Audit office to scrutinise efforts to reduce red tape
The National Audit Office is investigating work undertaken by the government to simplify the way in which the FE and skills sector is funded and overseen. The study, which will report its findings this autumn, is following up on issues raised by the Public Accounts Committee's 2012 report on reducing bureaucracy in FE in England. The report concluded that the sector had too many funding organisations, none of which accepted ultimate responsibility for cutting red tape, and said the Department for Business, Innovation and Skills should coordinate the sector's efforts.
Tyne Metropolitan principal `humbled' by survey
A principal whose FE college topped a student satisfaction poll for higher education courses said it was "humbling" to beat some of the UK's leading universities. Tyne Metropolitan College topped the 2014 National Student Survey with a 100 per cent rating. The North Tyneside-based college, rated good in all areas by Ofsted in June, was matched only by London's Courtauld Institute of Art. Twelve FE colleges made it into the top 20 of the list, which was compiled by the Higher Education Funding Council for England and featured 322 universities and colleges. Jon Vincent, principal and chief executive of TyneMet, said: "Student satisfaction is of paramount importance to us.To outrank so many esteemed universities nationwide is truly humbling."

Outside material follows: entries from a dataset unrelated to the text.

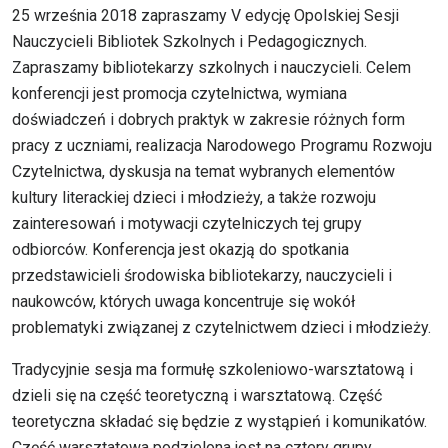
25 września 2018 zapraszamy V edycję Opolskiej Sesji
Nauczycieli Bibliotek Szkolnych i Pedagogicznych.
Zapraszamy bibliotekarzy szkolnych i nauczycieli. Celem
konferencji jest promocja czytelnictwa, wymiana
doświadczeń i dobrych praktyk w zakresie różnych form
pracy z uczniami, realizacja Narodowego Programu Rozwoju
Czytelnictwa, dyskusja na temat wybranych elementów
kultury literackiej dzieci i młodzieży, a także rozwoju
zainteresowań i motywacji czytelniczych tej grupy
odbiorców. Konferencja jest okazją do spotkania
przedstawicieli środowiska bibliotekarzy, nauczycieli i
naukowców, których uwaga koncentruje się wokół
problematyki związanej z czytelnictwem dzieci i młodzieży.
Tradycyjnie sesja ma formułę szkoleniowo-warsztatową i
dzieli się na część teoretyczną i warsztatową. Część
teoretyczna składać się będzie z wystąpień i komunikatów.
Część warsztatowa podzielona jest na cztery grupy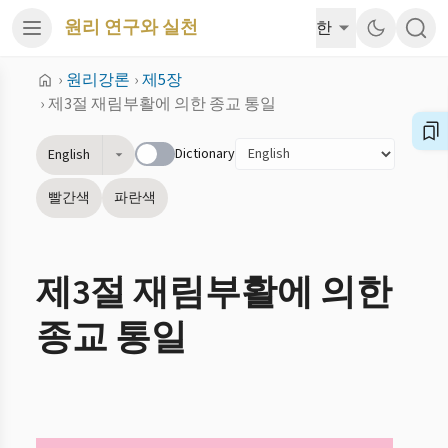
원리 연구와 실천
한
›
원리강론
›
제5장
›
제3절 재림부활에 의한 종교 통일
Dictionary
English
빨간색
파란색
제3절 재림부활에 의한
종교 통일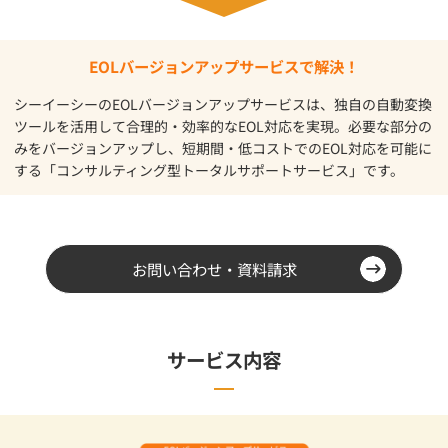
EOLバージョンアップサービスで解決！
シーイーシーのEOLバージョンアップサービスは、独自の自動変換
ツールを活用して合理的・効率的なEOL対応を実現。必要な部分の
みをバージョンアップし、短期間・低コストでのEOL対応を可能に
する「コンサルティング型トータルサポートサービス」です。
お問い合わせ・資料請求
サービス内容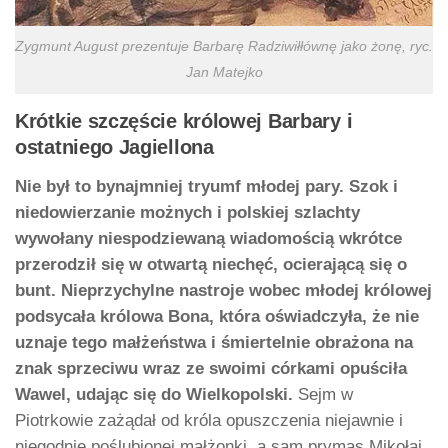
Zygmunt August prezentuje Barbarę Radziwiłłównę jako żonę, ryc.
Jan Matejko
Krótkie szczęście królowej Barbary i
ostatniego Jagiellona
Nie był to bynajmniej tryumf młodej pary. Szok i
niedowierzanie możnych i polskiej szlachty
wywołany niespodziewaną wiadomością wkrótce
przerodził się w otwartą niechęć, ocierającą się o
bunt. Nieprzychylne nastroje wobec młodej królowej
podsycała królowa Bona, która oświadczyła, że nie
uznaje tego małżeństwa i śmiertelnie obrażona na
znak sprzeciwu wraz ze swoimi córkami opuściła
Wawel, udając się do Wielkopolski.
Sejm w
Piotrkowie zażądał od króla opuszczenia niejawnie i
niegodnie poślubionej małżonki, a sam prymas Mikołaj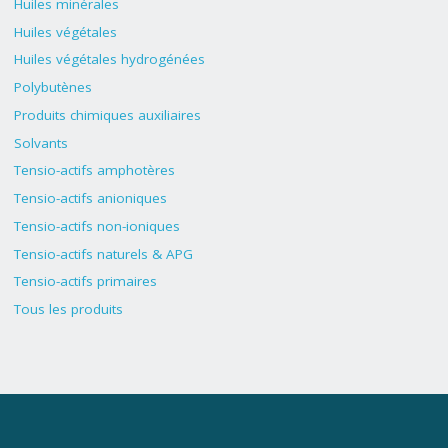
Huiles minérales
Huiles végétales
Huiles végétales hydrogénées
Polybutènes
Produits chimiques auxiliaires
Solvants
Tensio-actifs amphotères
Tensio-actifs anioniques
Tensio-actifs non-ioniques
Tensio-actifs naturels & APG
Tensio-actifs primaires
Tous les produits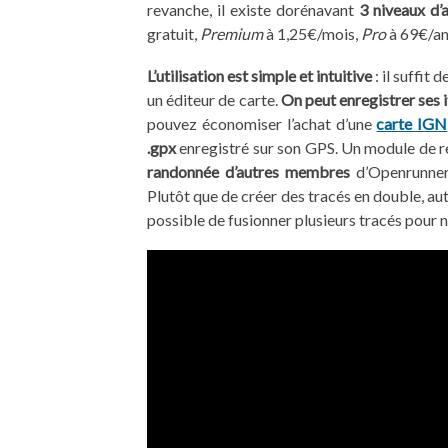
revanche, il existe dorénavant
3 niveaux d’a
gratuit,
Premium
à 1,25€/mois,
Pro
à 69€/an
L’utilisation est simple et intuitive
: il suffit 
un éditeur de carte.
On peut enregistrer ses i
pouvez économiser l’achat d’une
carte IGN
.gpx
enregistré sur son GPS. Un module de r
randonnée d’autres membres
d’Openrunner (
Plutôt que de créer des tracés en double, auta
possible de fusionner plusieurs tracés pour n’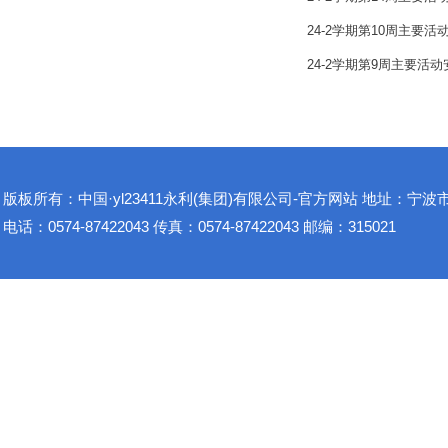
24-2学期第10周主要活
24-2学期第9周主要活动
版板所有：中国·yl23411永利(集团)有限公司-官方网站 地址：宁波市
电话：0574-87422043 传真：0574-87422043 邮编：315021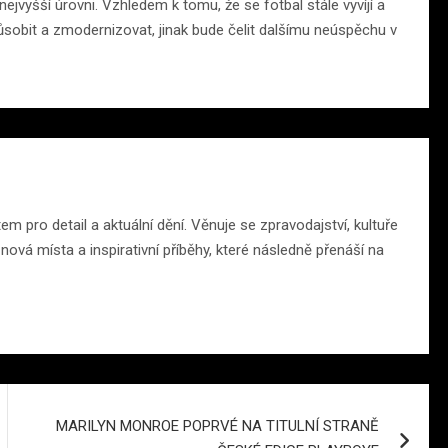
ejvyšší úrovni. Vzhledem k tomu, že se fotbal stále vyvíjí a
ůsobit a zmodernizovat, jinak bude čelit dalšímu neúspěchu v
 pro detail a aktuální dění. Věnuje se zpravodajství, kultuře
ová místa a inspirativní příběhy, které následně přenáší na
MARILYN MONROE POPRVÉ NA TITULNÍ STRANĚ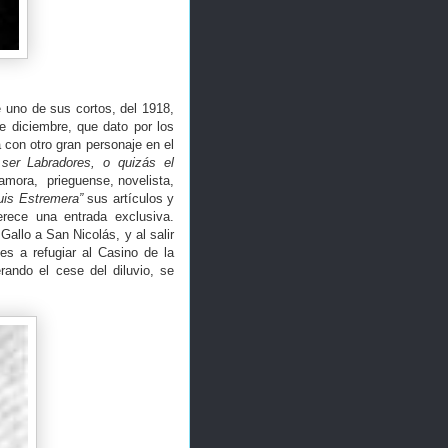
 uno de sus cortos, del 1918,
e diciembre, que dato por los
 con otro gran personaje en el
ser Labradores, o quizás el
amora, prieguense, novelista,
uis Estremera”
sus artículos y
rece una entrada exclusiva.
Gallo a San Nicolás, y al salir
es a refugiar al Casino de la
rando el cese del diluvio, se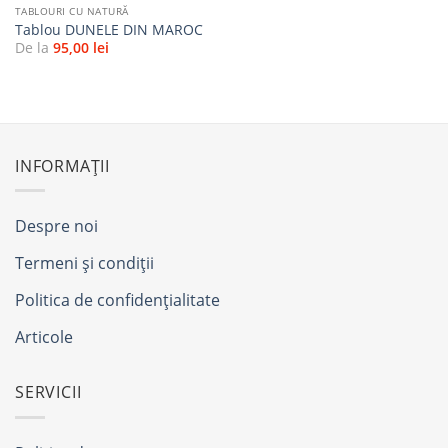
TABLOURI CU NATURĂ
Tablou DUNELE DIN MAROC
De la
95,00
lei
INFORMAȚII
Despre noi
Termeni și condiții
Politica de confidențialitate
Articole
SERVICII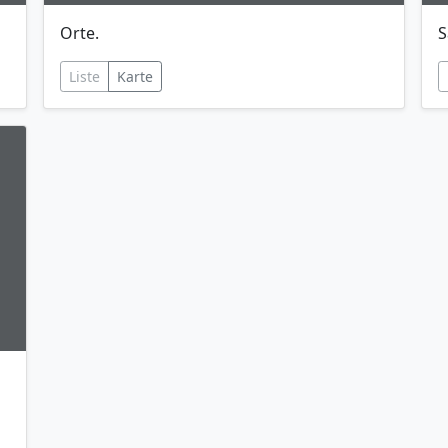
Orte.
S
Liste
Karte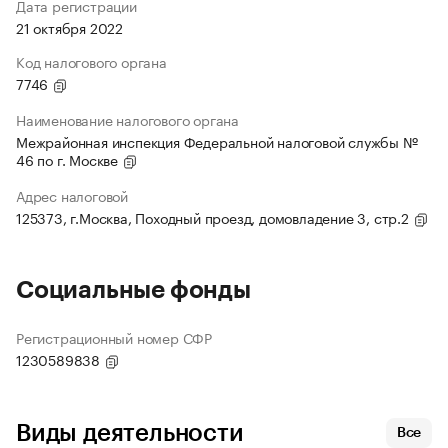
Дата регистрации
21 октября 2022
Код налогового органа
7746
Наименование налогового органа
Межрайонная инспекция Федеральной налоговой службы №
46 по г. Москве
Адрес налоговой
125373, г.Москва, Походный проезд, домовладение 3, стр.2
Социальные фонды
Регистрационный номер СФР
1230589838
Виды деятельности
Все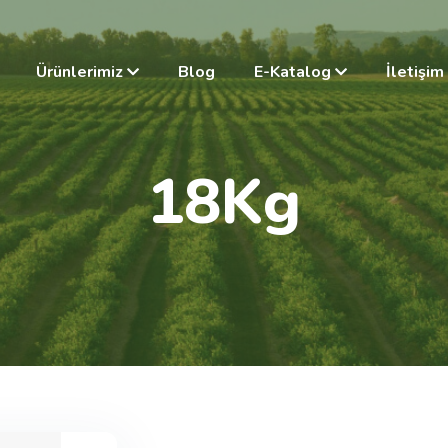
Ürünlerimiz
Blog
E-Katalog
İletişim
1
8
K
g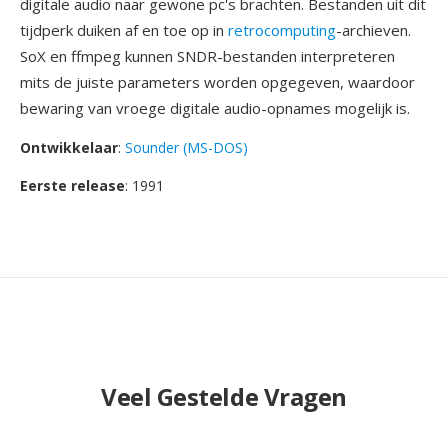
digitale audio naar gewone pc's brachten. Bestanden uit dit
tijdperk duiken af en toe op in
retrocomputing
-archieven.
SoX en ffmpeg kunnen SNDR-bestanden interpreteren
mits de juiste parameters worden opgegeven, waardoor
bewaring van vroege digitale audio-opnames mogelijk is.
Ontwikkelaar
:
Sounder (MS-DOS)
Eerste release
: 1991
Veel Gestelde Vragen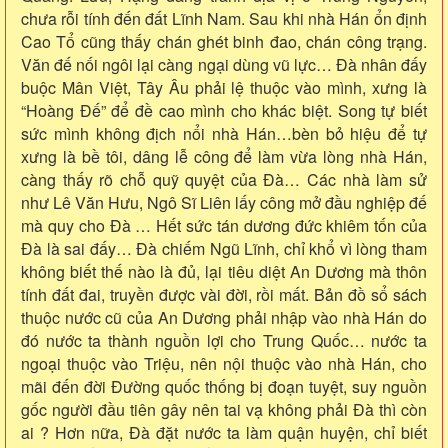
chưa rỗi tính đến đất Lĩnh Nam. Sau khi nhà Hán ổn định
Cao Tổ cũng thấy chán ghét binh đao, chán công trạng.
Văn đế nối ngôi lại càng ngại dùng vũ lực… Đà nhân đấy
buộc Mân Việt, Tây Âu phải lệ thuộc vào mình, xưng là
“Hoàng Đế” để đề cao mình cho khác biệt. Song tự biết
sức mình không địch nổi nhà Hán…bèn bỏ hiệu để tự
xưng là bề tôi, dâng lễ công để làm vừa lòng nhà Hán,
càng thấy rõ chỗ quỹ quyệt của Đà… Các nhà làm sử
như Lê Văn Hưu, Ngô Sĩ Liên lấy công mở đầu nghiệp đế
mà quy cho Đà … Hết sức tán dương đức khiêm tốn của
Đà là sai đấy… Đà chiếm Ngũ Lĩnh, chỉ khổ vì lòng tham
không biết thế nào là đủ, lại tiêu diệt An Dương mà thôn
tính đất đai, truyền được vài đời, rồi mất. Bản đồ sổ sách
thuộc nước cũ của An Dương phải nhập vào nhà Hán do
đó nước ta thành nguồn lợi cho Trung Quốc… nước ta
ngoại thuộc vào Triệu, nên nội thuộc vào nhà Hán, cho
mãi đến đời Đường quốc thống bị đoạn tuyệt, suy nguồn
gốc người đầu tiên gây nên tai vạ không phải Đà thì còn
ai ? Hơn nữa, Đà đặt nước ta làm quận huyện, chỉ biết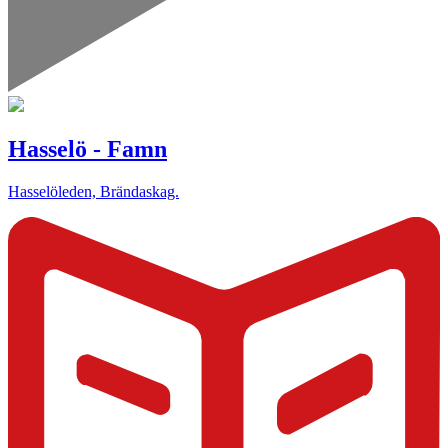
Hasselö - Famn
Hasselöleden, Brändaskag.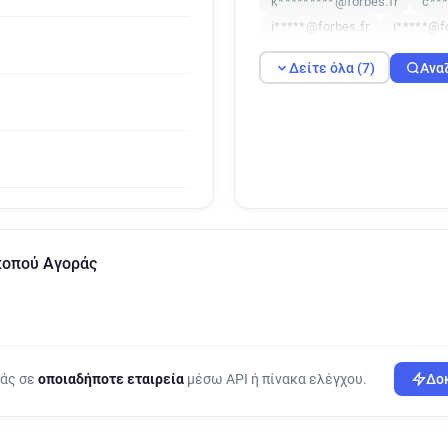
k*********@forbes.fr
c***
i*****@forbes.fr
i*****@f
Δείτε όλα (7)
Ανα
κοπού Αγοράς
ράς σε
οποιαδήποτε εταιρεία
μέσω API ή πίνακα ελέγχου.
Δοκ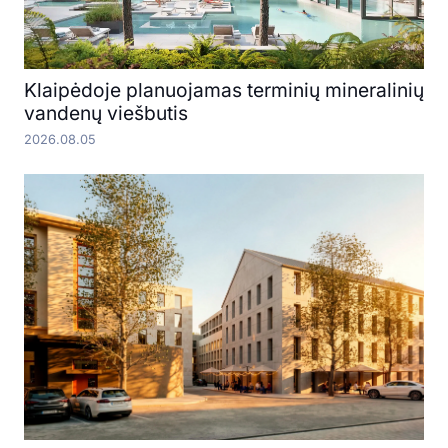
Klaipėdoje planuojamas terminių mineralinių
vandenų viešbutis
2026.08.05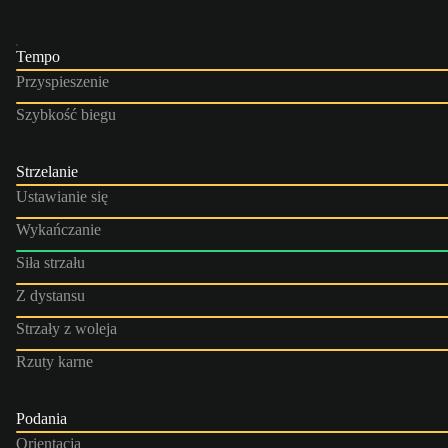
Tempo
Przyspieszenie
Szybkość biegu
Strzelanie
Ustawianie się
Wykańczanie
Siła strzału
Z dystansu
Strzały z woleja
Rzuty karne
Podania
Orientacja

Young entrepreneurs have eyes on Edge prize
The search is on to find the country's brightest young entrepreneurs. The Edge Foundation has teamed up with the Peter Jones Enterprise Academy and Gazelle Colleges Group to launch the Edge Challenge. The competition, in its second year, is open to past and present students of any FE or sixth-form college between the ages of 16 and 25 who have a "bright and innovative" business idea. The individual winner will receive pound;3,000 to develop their start-up, along with the support of a top mentor for six months. Groups of up to five people can compete in a team category with a prize of pound;5,000. For more information, go to www.edge.co.ukedgechallenge
Sharpen up `blunt' consultations, says FE expert
Public consultations on FE reforms have become "blunt" instruments that fail to engage the sector, a policy expert has warned. In a comment piece for the TES FE News website, Andy Gannon, director of policy, PR and research at the 157 Group, criticises the "closed" questions in recent consultations on traineeships and FE loans. "The questions to which I was invited to respond took as a given the notion that what was being proposed is a good idea," he writes. "As a consequence, the questions themselves were an example of limited ways to seek views. Lots of closed questions (`Do you agree.?') were followed by lots of detailed ones about minutiae that very few people could truly engage with."